The Santa Cruz Museum of Natural History is the oldest Museum in Santa Cruz. After being a city-funded Museum for over 100 years, the Museum is now an independent non-profit. It uses fundraising, grant-writing and community support to continue its mission to "Connect people with nature and inspire stewardship of the natural world." The Museum took possession of the City's Collection earlier this year and is working on organizing, caring for and sharing its artifacts with the community. The educational programs of the Museum serve over 4000 children every year and the Neary Lagoon Watershed Walk was recognized by CA Department of Education with the "Excellence in Museum Education" award.
The special exhibit this fall is titled "Crystals, Caves, and Kilns: A Natural and Cultural History of Limestone and Marble in the Felton - Santa Cruz Area." This exhibit runs through February and explores the natural and cultural history of limestone, lime, and marble in the Felton – Santa Cruz area. There are displays of mineral and crystal specimens, 19th century artifacts from the lime industry, never-before-seen historic photos, activity stations for children, and much more. Visitors will learn about the geologic history of the area and how marble caves form. There is also a series of Fall field trips, each on a different theme: geology, historic lime kilns, and the environmental impact of the lime industry. Find out more at santacruzmuseum.org.
Dan Harder, Executive Director Santa Cruz Museum of Natural History: He obtained a Bachelor of Science degree in botany from the University of Wisconsin, Madison, and went on to graduate school in botany at UC Berkeley. After graduation Dan was hired as an assistant Curator at the Missouri Botanical Garden (MBG) in St Louis.

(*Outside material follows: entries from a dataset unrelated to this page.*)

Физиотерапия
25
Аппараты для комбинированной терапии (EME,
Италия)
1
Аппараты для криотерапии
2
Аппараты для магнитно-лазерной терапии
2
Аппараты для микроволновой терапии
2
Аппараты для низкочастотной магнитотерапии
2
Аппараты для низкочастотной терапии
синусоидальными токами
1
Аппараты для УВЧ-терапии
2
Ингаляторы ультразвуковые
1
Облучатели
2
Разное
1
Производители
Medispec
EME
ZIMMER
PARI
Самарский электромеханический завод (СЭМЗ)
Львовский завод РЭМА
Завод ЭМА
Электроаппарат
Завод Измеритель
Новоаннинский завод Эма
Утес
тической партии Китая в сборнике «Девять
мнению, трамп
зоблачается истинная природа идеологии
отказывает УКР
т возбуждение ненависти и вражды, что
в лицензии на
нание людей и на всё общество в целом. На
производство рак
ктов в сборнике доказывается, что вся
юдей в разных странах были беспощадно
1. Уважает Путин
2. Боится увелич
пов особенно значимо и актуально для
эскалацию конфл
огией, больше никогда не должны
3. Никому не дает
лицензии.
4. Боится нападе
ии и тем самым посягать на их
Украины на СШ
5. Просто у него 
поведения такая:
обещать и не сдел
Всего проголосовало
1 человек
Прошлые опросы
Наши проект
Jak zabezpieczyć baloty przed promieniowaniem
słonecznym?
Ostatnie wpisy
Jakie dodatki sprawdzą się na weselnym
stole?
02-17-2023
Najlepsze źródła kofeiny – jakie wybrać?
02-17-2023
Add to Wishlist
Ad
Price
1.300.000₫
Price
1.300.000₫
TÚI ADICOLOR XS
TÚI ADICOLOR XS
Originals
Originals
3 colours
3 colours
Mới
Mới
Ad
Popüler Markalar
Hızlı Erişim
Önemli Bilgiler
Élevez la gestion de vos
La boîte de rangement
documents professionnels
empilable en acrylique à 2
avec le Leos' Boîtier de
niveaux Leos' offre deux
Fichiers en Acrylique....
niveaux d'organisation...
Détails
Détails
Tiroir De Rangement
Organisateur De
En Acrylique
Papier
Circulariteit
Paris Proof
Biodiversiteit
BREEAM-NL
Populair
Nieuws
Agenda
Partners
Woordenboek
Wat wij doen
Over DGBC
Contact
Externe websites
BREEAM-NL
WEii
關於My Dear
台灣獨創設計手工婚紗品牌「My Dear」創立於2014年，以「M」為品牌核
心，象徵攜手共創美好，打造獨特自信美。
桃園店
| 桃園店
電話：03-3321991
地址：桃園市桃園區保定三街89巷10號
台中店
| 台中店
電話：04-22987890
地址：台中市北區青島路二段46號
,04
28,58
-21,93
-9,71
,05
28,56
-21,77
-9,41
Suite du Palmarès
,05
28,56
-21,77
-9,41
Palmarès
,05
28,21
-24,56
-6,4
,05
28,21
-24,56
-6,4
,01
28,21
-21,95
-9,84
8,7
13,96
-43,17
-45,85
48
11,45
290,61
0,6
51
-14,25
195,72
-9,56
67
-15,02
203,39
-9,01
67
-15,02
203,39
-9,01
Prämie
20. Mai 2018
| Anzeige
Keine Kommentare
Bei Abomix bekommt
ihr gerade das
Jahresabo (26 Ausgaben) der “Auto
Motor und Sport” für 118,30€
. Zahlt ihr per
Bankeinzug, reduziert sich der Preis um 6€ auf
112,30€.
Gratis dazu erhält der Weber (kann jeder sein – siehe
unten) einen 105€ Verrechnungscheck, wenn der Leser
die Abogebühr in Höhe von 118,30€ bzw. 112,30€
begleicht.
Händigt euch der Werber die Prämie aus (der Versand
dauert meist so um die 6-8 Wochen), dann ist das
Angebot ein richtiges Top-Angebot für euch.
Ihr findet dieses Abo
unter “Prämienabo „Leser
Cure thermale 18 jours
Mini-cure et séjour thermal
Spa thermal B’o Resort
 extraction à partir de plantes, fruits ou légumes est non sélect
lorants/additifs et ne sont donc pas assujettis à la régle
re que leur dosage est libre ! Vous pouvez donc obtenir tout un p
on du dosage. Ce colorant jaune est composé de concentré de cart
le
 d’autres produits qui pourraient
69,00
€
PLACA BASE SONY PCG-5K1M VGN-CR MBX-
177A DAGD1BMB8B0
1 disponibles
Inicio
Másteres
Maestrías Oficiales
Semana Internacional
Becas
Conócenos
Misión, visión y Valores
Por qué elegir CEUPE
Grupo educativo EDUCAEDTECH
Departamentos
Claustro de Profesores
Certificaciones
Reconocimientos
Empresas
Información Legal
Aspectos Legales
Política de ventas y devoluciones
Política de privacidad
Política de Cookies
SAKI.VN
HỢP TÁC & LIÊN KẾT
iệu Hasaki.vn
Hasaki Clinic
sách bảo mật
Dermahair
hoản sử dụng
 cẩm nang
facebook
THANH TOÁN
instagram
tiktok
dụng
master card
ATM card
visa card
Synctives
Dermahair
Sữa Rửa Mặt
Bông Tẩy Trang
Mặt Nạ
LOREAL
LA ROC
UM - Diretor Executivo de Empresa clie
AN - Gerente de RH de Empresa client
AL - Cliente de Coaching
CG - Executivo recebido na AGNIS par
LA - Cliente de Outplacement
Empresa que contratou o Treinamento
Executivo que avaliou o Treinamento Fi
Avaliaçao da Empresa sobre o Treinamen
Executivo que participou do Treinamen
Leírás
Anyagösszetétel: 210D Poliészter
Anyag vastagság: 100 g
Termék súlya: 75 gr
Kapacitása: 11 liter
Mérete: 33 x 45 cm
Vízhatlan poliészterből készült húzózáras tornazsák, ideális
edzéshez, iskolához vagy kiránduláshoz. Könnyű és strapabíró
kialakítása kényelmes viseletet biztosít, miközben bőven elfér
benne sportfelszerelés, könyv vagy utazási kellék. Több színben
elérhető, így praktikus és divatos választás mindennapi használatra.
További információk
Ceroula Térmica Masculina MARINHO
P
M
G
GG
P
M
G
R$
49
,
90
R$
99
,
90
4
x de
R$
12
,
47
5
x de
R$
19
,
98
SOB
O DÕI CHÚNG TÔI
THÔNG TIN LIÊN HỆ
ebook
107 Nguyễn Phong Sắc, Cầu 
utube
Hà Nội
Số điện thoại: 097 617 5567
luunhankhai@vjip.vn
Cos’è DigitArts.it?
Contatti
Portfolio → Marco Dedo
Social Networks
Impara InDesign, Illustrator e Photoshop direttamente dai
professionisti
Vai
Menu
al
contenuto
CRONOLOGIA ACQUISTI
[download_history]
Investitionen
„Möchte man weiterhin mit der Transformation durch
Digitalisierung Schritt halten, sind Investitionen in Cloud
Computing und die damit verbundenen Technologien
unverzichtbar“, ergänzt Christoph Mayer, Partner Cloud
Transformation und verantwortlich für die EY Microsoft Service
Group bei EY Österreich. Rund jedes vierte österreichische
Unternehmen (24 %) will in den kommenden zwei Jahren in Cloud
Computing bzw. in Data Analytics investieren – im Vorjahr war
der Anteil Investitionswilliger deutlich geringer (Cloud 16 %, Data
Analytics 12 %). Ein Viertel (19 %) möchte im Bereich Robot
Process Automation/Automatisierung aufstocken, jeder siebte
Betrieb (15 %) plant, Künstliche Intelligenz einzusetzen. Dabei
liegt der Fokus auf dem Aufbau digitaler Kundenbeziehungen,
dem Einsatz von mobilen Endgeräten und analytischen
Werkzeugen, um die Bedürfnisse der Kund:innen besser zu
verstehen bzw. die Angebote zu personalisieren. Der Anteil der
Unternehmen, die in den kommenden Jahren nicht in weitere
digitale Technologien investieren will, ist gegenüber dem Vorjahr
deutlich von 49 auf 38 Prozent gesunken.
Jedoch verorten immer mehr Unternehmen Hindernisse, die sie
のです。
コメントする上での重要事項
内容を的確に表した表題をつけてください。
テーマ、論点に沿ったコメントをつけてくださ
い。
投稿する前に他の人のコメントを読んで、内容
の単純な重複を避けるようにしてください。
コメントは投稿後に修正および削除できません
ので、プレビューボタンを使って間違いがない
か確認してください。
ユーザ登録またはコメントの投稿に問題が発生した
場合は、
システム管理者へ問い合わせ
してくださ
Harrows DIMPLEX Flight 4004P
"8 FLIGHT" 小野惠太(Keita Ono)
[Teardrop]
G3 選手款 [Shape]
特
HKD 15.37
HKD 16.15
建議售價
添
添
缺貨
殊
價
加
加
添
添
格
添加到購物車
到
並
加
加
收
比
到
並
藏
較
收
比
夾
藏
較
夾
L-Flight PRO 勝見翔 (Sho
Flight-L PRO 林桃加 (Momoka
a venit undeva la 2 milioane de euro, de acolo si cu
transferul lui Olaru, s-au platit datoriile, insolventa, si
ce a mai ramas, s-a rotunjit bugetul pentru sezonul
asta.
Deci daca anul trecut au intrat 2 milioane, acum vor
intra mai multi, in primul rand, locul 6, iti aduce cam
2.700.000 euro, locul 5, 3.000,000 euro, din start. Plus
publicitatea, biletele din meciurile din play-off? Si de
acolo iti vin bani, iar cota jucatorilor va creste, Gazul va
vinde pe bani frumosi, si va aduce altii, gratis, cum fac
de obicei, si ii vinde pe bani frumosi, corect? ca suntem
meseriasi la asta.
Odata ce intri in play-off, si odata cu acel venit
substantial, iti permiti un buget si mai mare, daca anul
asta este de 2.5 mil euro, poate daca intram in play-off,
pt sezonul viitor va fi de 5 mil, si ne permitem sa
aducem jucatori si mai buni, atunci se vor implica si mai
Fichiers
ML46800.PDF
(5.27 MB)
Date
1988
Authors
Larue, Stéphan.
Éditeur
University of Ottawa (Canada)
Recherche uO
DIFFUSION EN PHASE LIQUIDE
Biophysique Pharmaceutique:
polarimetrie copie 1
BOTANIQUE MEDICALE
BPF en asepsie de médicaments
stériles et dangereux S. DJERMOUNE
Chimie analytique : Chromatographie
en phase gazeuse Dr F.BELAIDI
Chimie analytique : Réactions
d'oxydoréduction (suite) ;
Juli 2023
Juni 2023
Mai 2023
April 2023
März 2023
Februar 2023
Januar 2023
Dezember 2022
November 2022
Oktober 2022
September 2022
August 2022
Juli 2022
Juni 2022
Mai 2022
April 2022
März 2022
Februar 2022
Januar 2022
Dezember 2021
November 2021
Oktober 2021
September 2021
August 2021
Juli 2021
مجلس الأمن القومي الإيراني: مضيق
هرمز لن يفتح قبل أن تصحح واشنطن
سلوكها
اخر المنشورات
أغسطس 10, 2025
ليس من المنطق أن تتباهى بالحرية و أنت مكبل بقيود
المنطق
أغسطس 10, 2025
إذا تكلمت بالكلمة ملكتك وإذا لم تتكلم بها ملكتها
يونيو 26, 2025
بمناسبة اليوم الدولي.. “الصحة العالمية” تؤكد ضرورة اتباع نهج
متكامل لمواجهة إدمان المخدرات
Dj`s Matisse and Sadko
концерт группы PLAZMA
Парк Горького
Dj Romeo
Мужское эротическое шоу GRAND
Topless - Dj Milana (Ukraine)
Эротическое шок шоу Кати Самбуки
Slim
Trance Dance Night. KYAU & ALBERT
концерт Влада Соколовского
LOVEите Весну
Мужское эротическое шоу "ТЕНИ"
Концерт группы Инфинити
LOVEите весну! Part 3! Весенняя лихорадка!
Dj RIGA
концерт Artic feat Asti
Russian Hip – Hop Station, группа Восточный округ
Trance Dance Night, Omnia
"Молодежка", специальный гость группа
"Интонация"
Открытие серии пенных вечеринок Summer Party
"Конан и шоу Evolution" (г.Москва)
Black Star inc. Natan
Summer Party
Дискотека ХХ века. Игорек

For more than a decade, he curated large collections of tropical legumes within the herbarium and led programs in botanical collecting, inventory, and research in 15 countries in the Old World. He established collaborative partnerships in Africa and Indochina that led to significant new species discoveries and new records for the floras of these regions. For eight years, until late in 2009, Dan was the Executive Director of the UCSC Arboretum and an adjunct faculty member at UCSC. He continues his research on plants from the Central Coast as a Research Associate at the California Academy of Sciences in San Francisco.
Frank Perry, Research Associate, Exhibit Designer / Curator: Has been associated with the Museum for many years and in many different capacities. As a free-lance exhibit designer and builder he has done natural science and historical displays for many different museums and park visitor centers. His special interests include geology, paleontology, lighthouses, and the history of the local lime industry. Besides his involvement with the Natural History Museum, he also serves as curator of the Capitola Historical Museum.